_Stated task:_
Can you reproduce every line of the records below word for word, with nothing changed or left out?

(Records from a dataset)

++++++++

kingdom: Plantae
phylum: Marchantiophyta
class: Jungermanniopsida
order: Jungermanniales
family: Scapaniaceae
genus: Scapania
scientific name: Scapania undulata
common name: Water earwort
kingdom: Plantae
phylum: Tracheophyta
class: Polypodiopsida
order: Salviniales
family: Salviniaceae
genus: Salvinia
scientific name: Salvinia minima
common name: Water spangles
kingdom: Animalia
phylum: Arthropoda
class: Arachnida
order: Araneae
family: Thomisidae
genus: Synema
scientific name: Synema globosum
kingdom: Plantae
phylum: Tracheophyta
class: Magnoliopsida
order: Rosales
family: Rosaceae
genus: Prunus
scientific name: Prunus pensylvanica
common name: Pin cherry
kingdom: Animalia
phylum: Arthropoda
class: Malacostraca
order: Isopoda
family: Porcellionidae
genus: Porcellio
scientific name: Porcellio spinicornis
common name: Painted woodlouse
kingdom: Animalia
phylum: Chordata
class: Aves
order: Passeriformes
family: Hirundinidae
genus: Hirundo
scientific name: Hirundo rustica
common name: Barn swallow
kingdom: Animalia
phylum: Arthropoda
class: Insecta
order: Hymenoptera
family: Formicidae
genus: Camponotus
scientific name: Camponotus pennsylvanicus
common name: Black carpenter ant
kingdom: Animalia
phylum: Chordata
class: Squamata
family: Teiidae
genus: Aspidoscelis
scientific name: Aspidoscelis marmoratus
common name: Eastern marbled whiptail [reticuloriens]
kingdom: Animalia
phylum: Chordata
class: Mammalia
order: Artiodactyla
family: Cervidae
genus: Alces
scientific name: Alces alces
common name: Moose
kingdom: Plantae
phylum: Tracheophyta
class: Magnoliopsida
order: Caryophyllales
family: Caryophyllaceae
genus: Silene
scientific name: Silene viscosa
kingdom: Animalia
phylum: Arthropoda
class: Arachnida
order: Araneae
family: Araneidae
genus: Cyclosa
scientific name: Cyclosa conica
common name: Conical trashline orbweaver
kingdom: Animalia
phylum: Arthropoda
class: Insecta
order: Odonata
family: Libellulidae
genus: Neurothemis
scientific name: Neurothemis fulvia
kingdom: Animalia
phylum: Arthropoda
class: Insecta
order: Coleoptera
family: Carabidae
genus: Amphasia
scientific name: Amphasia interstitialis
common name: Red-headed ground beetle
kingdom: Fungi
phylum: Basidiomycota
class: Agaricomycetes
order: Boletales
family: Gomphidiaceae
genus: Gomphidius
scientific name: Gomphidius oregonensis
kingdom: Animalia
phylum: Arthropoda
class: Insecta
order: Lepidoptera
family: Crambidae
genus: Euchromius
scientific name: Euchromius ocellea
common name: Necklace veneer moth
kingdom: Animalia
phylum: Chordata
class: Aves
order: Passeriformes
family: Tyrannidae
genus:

++++++++

_Final answer:_
kingdom: Plantae
phylum: Marchantiophyta
class: Jungermanniopsida
order: Jungermanniales
family: Scapaniaceae
genus: Scapania
scientific name: Scapania undulata
common name: Water earwort
kingdom: Plantae
phylum: Tracheophyta
class: Polypodiopsida
order: Salviniales
family: Salviniaceae
genus: Salvinia
scientific name: Salvinia minima
common name: Water spangles
kingdom: Animalia
phylum: Arthropoda
class: Arachnida
order: Araneae
family: Thomisidae
genus: Synema
scientific name: Synema globosum
kingdom: Plantae
phylum: Tracheophyta
class: Magnoliopsida
order: Rosales
family: Rosaceae
genus: Prunus
scientific name: Prunus pensylvanica
common name: Pin cherry
kingdom: Animalia
phylum: Arthropoda
class: Malacostraca
order: Isopoda
family: Porcellionidae
genus: Porcellio
scientific name: Porcellio spinicornis
common name: Painted woodlouse
kingdom: Animalia
phylum: Chordata
class: Aves
order: Passeriformes
family: Hirundinidae
genus: Hirundo
scientific name: Hirundo rustica
common name: Barn swallow
kingdom: Animalia
phylum: Arthropoda
class: Insecta
order: Hymenoptera
family: Formicidae
genus: Camponotus
scientific name: Camponotus pennsylvanicus
common name: Black carpenter ant
kingdom: Animalia
phylum: Chordata
class: Squamata
family: Teiidae
genus: Aspidoscelis
scientific name: Aspidoscelis marmoratus
common name: Eastern marbled whiptail [reticuloriens]
kingdom: Animalia
phylum: Chordata
class: Mammalia
order: Artiodactyla
family: Cervidae
genus: Alces
scientific name: Alces alces
common name: Moose
kingdom: Plantae
phylum: Tracheophyta
class: Magnoliopsida
order: Caryophyllales
family: Caryophyllaceae
genus: Silene
scientific name: Silene viscosa
kingdom: Animalia
phylum: Arthropoda
class: Arachnida
order: Araneae
family: Araneidae
genus: Cyclosa
scientific name: Cyclosa conica
common name: Conical trashline orbweaver
kingdom: Animalia
phylum: Arthropoda
class: Insecta
order: Odonata
family: Libellulidae
genus: Neurothemis
scientific name: Neurothemis fulvia
kingdom: Animalia
phylum: Arthropoda
class: Insecta
order: Coleoptera
family: Carabidae
genus: Amphasia
scientific name: Amphasia interstitialis
common name: Red-headed ground beetle
kingdom: Fungi
phylum: Basidiomycota
class: Agaricomycetes
order: Boletales
family: Gomphidiaceae
genus: Gomphidius
scientific name: Gomphidius oregonensis
kingdom: Animalia
phylum: Arthropoda
class: Insecta
order: Lepidoptera
family: Crambidae
genus: Euchromius
scientific name: Euchromius ocellea
common name: Necklace veneer moth
kingdom: Animalia
phylum: Chordata
class: Aves
order: Passeriformes
family: Tyrannidae
genus:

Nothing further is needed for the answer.